##### Data under study #####

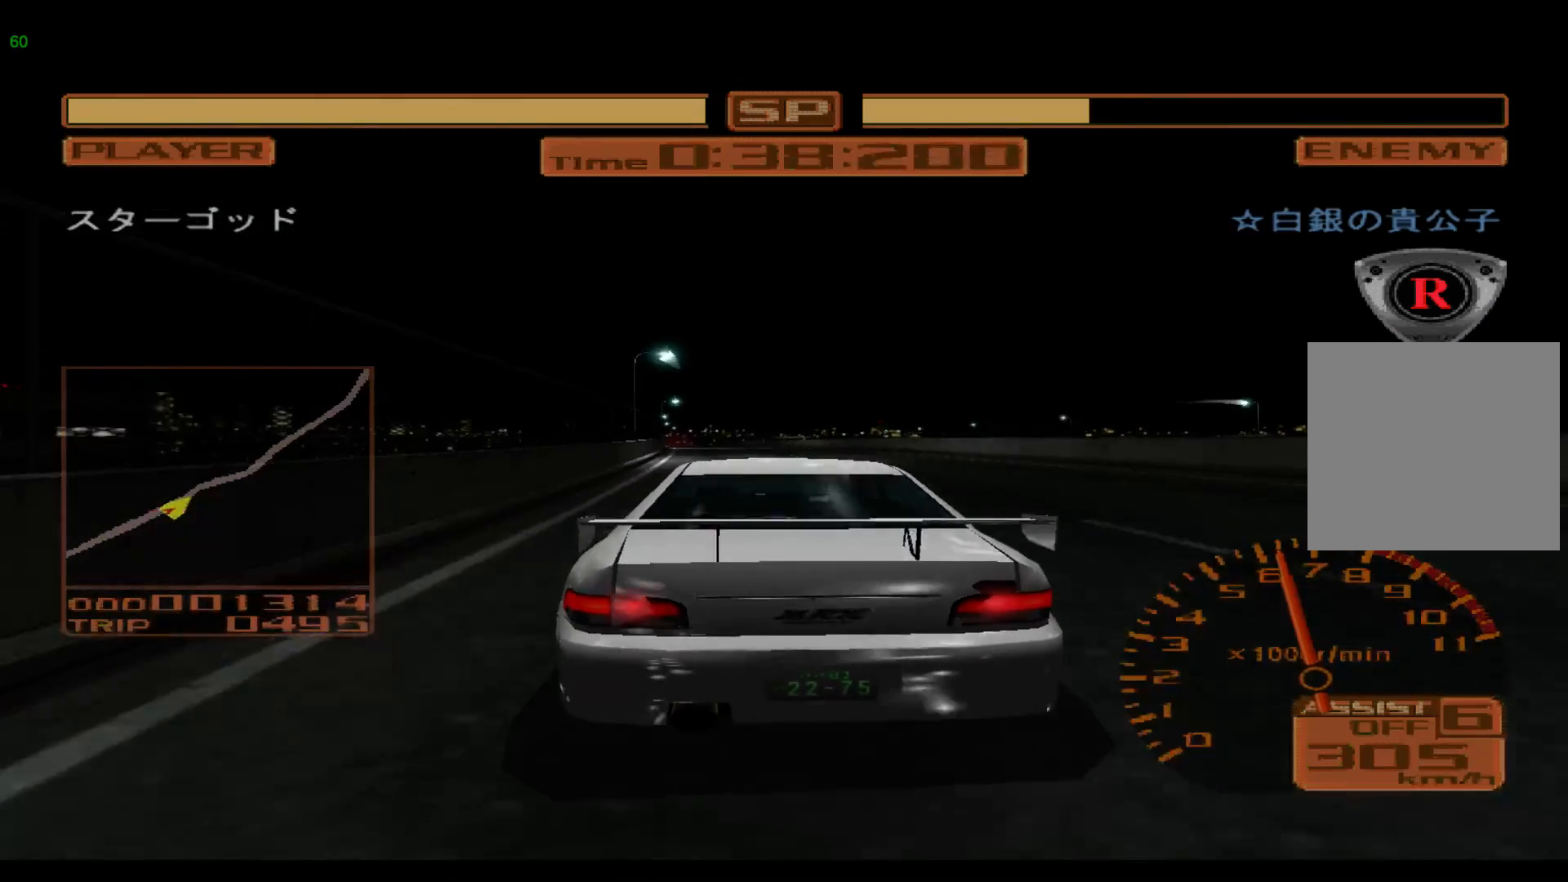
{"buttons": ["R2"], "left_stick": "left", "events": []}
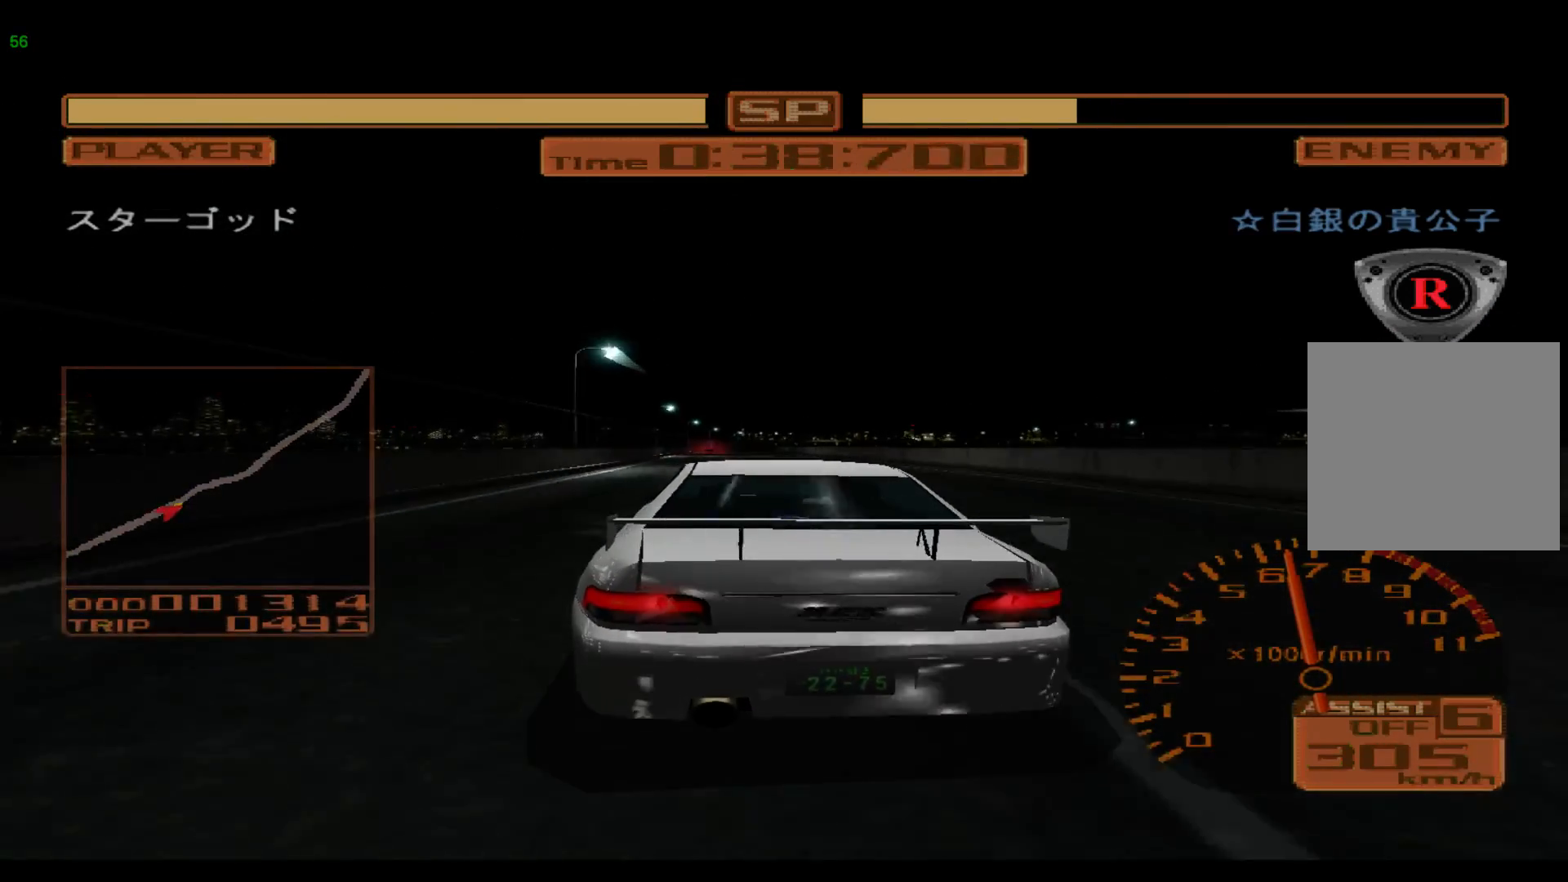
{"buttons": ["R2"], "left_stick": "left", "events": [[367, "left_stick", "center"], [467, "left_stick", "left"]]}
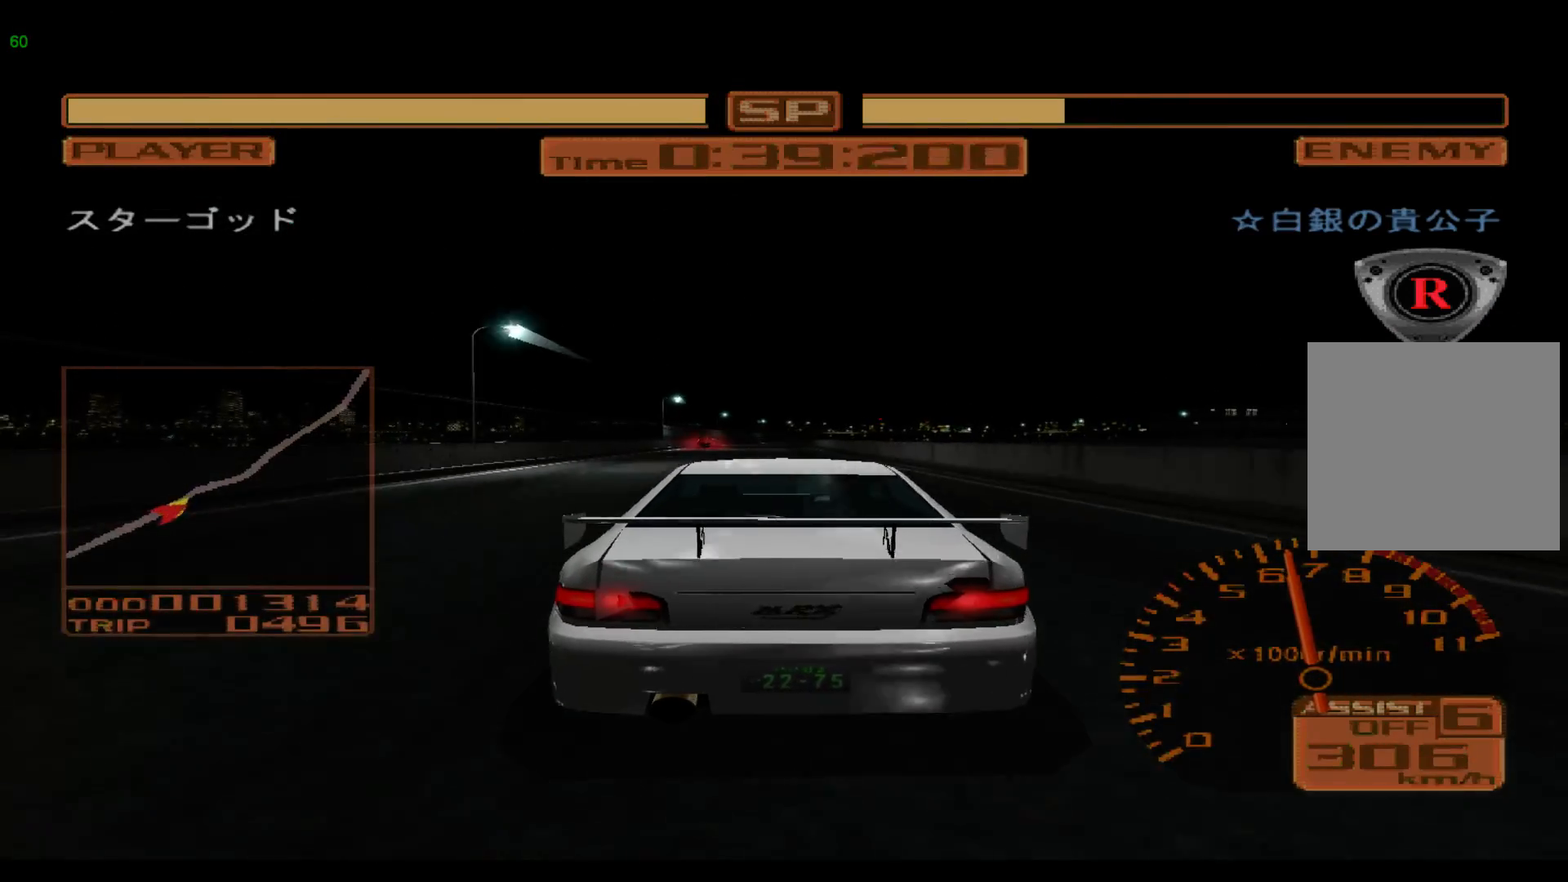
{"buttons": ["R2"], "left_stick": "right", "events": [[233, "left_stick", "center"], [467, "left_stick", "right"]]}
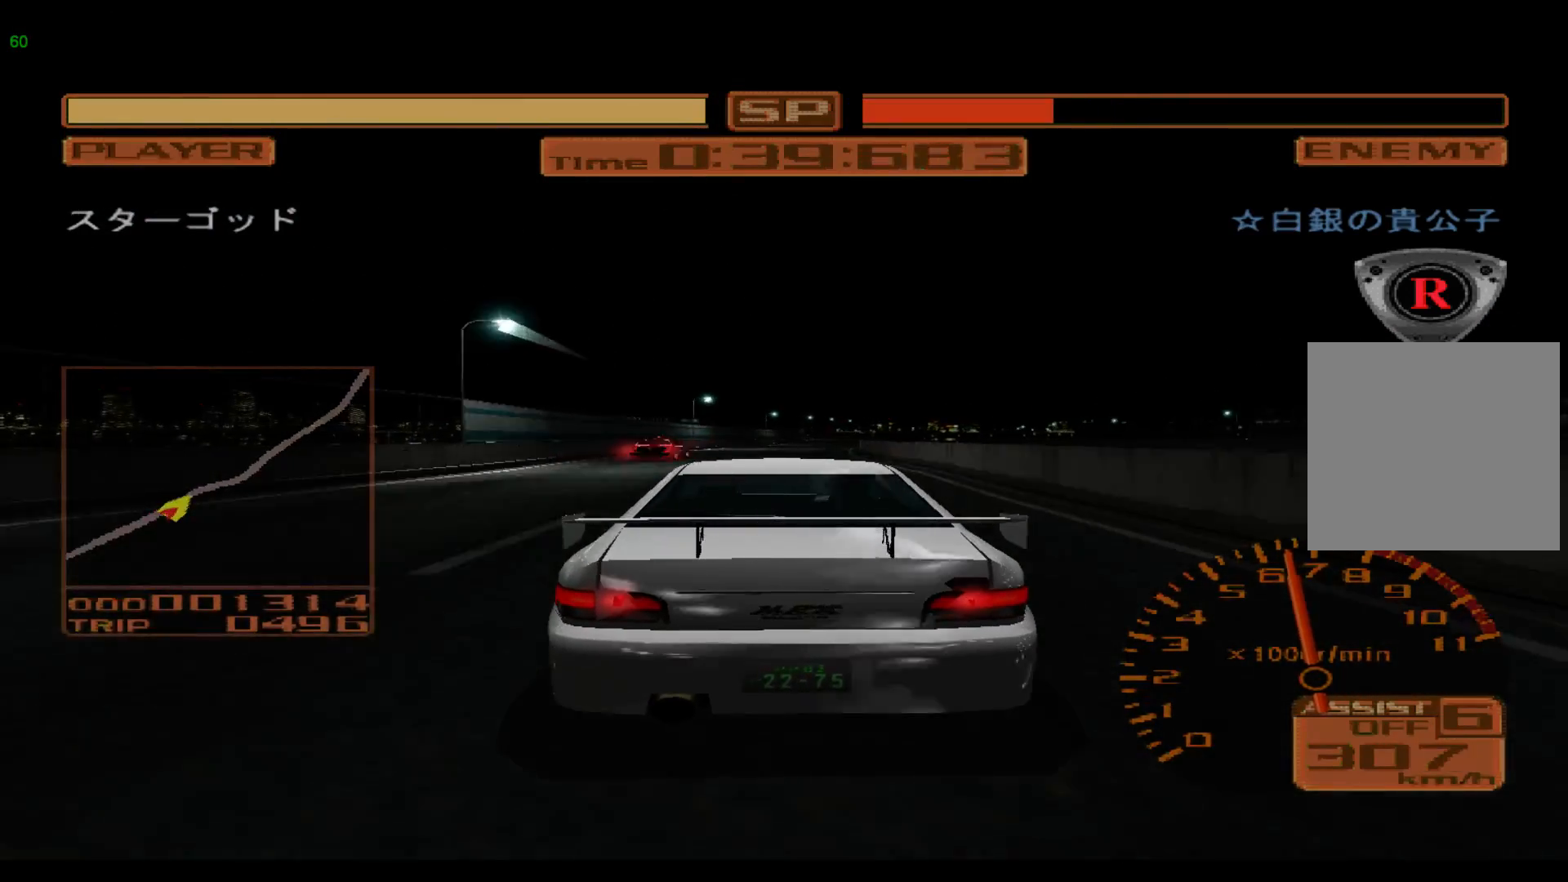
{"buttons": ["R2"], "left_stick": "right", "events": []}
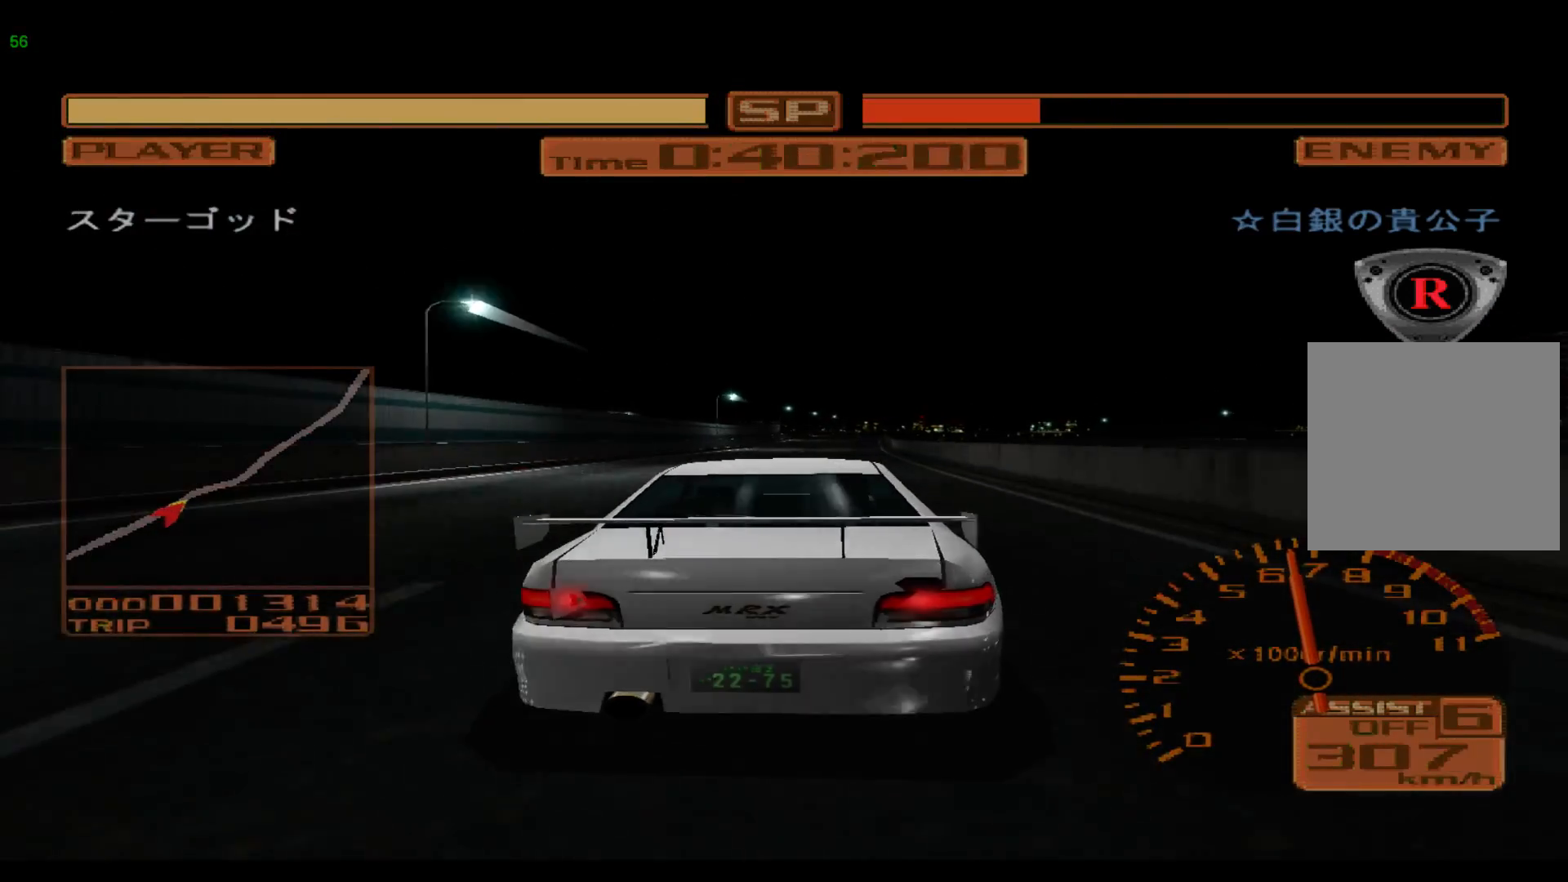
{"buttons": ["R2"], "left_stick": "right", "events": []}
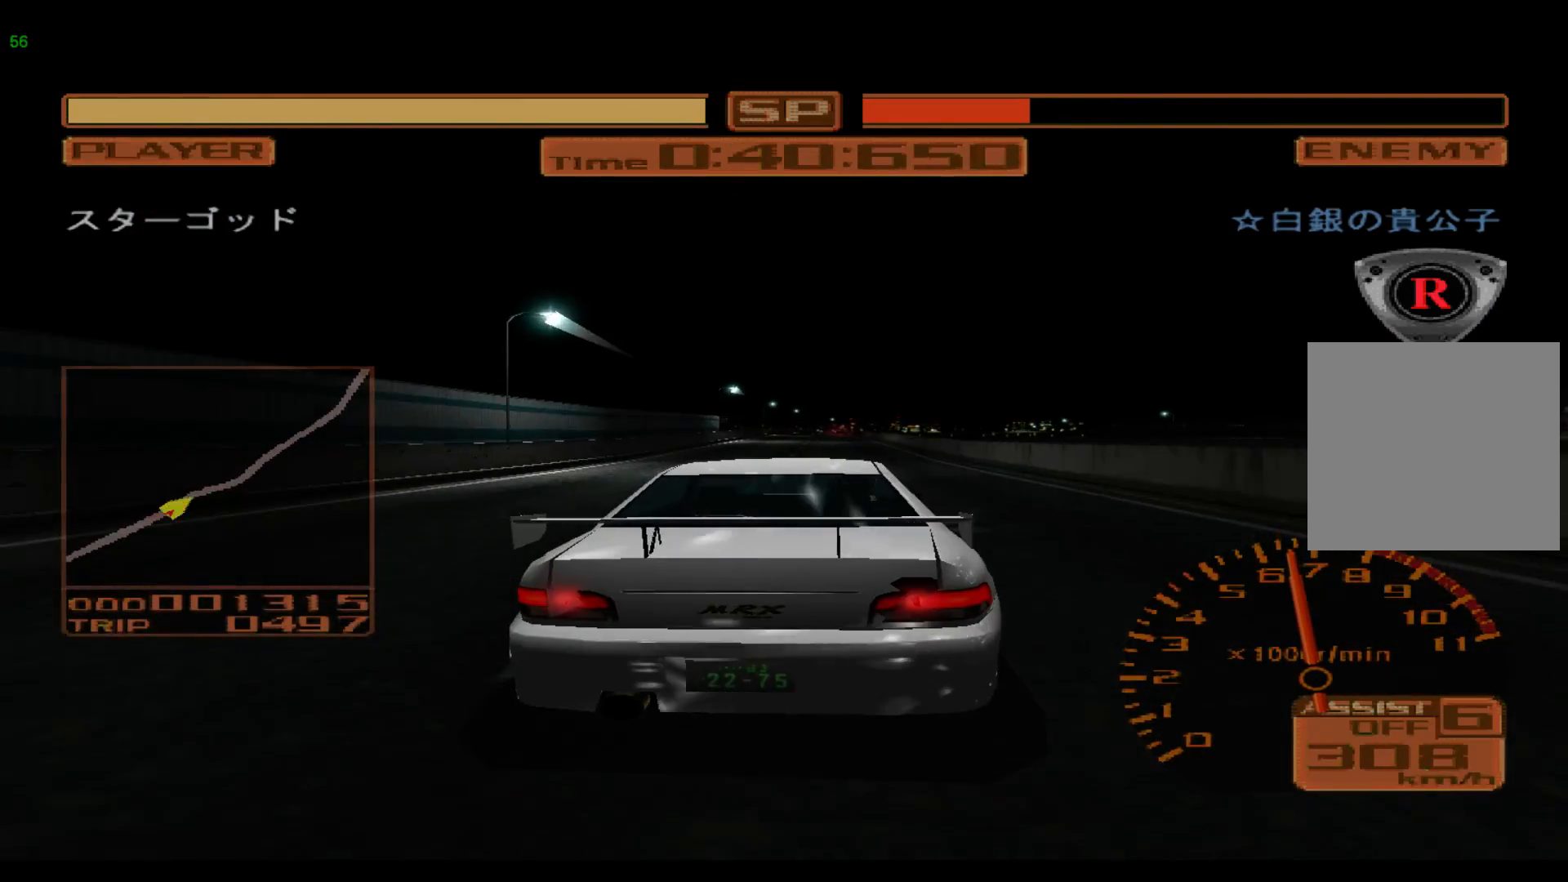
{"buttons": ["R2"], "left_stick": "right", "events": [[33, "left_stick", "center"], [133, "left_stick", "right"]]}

#####

Activity: Find and show each line of the listing with the word "center".

Output below:
{"buttons": ["R2"], "left_stick": "left", "events": [[367, "left_stick", "center"], [467, "left_stick", "left"]]}
{"buttons": ["R2"], "left_stick": "right", "events": [[233, "left_stick", "center"], [467, "left_stick", "right"]]}
{"buttons": ["R2"], "left_stick": "right", "events": [[33, "left_stick", "center"], [133, "left_stick", "right"]]}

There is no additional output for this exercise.